Troika Media Group, a consumer engagement and customer acquisition group, entered into a restructuring support agreement with certain funds managed by Blue Torch Finance, the company’s senior secured lender, pursuant to which Blue Torch will acquire substantially all of the assets of the company via a stalking horse credit bid.

To facilitate the acquisition and the restructuring of the company’s balance sheet, Troika and certain of its affiliates have filed voluntary petitions for relief under Chapter 11 in the U.S. Bankruptcy Court for the Southern District of New York. The company is seeking approval of the proposed stalking horse credit bid pursuant to section 363 of the U.S. Bankruptcy Code.  The stalking horse credit bid will be subject to competing bids via a court-supervised auction to ensure the highest or best possible price for the company’s business.

The company’s secured lenders are supportive of the transaction and have committed to provide $11 million of debtor-in-possession financing. The company anticipates that this financing, as well as cash generated from ongoing operations, will be more than sufficient to fund its business operations through the sale process, which it expects to conclude within the next few months.

“We expect that the process will be relatively short and that the company will have adequate liquidity to operate the Converge business normally throughout the process,” Grant Lyon, interim CEO of Troika, said. “We anticipate that the company will emerge from Chapter 11 as a private company with a stronger balance sheet and with Michael Carrano and Maarten Terry, two long-term leaders of the Converge business, in leadership roles.”

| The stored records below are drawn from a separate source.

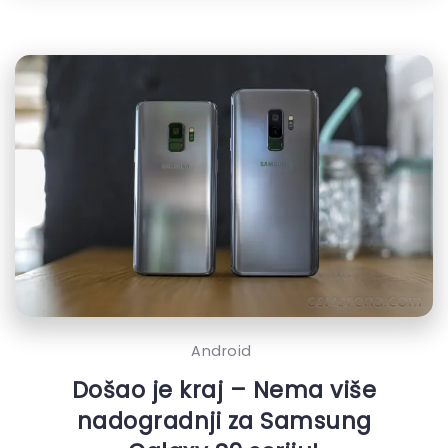
Android
Došao je kraj – Nema više
nadogradnji za Samsung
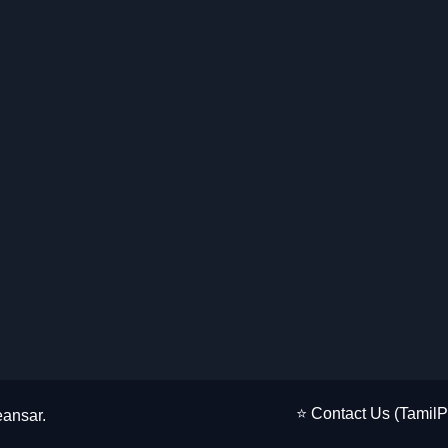
⭐ Contact Us (Tamil
ansar
.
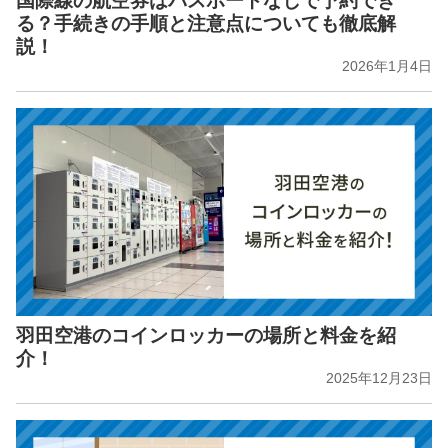
国際線の航空券はパスポートなしで予約でき
る？手続きの手順と注意点についても徹底解
説！
2026年1月4日
羽田空港のコインロッカーの場所と料金を紹
介！
2025年12月23日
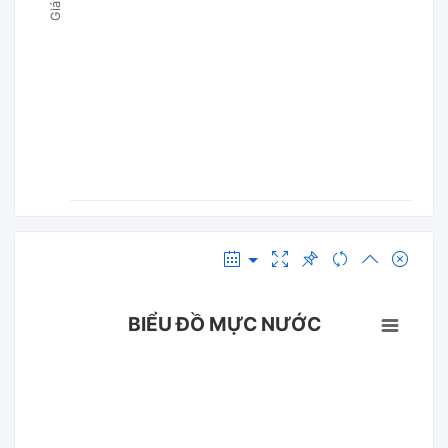
BIỂU ĐỒ MỰC NƯỚC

Troika filed several customary first-day motions with the bankruptcy court seeking authorization to support its operations during the court-supervised sale process, including the continued payment of employee wages and benefits without interruption and continued payments to vendors and suppliers for goods and services. The company expects the bankruptcy court to approve these requests, which should minimize the impact of the sale process on the company’s customers, employees and other stakeholders.

Willkie Farr & Gallagher is serving as Troika’s legal counsel. Jefferies and Areté Capital Partners are serving as the company’s investment banker and financial adviser, respectively.

King & Spalding and Ankura Consulting Group are serving as legal counsel and financial advisor, respectively, to Blue Torch as collateral agent and administrative agent and to its affiliated secured lenders.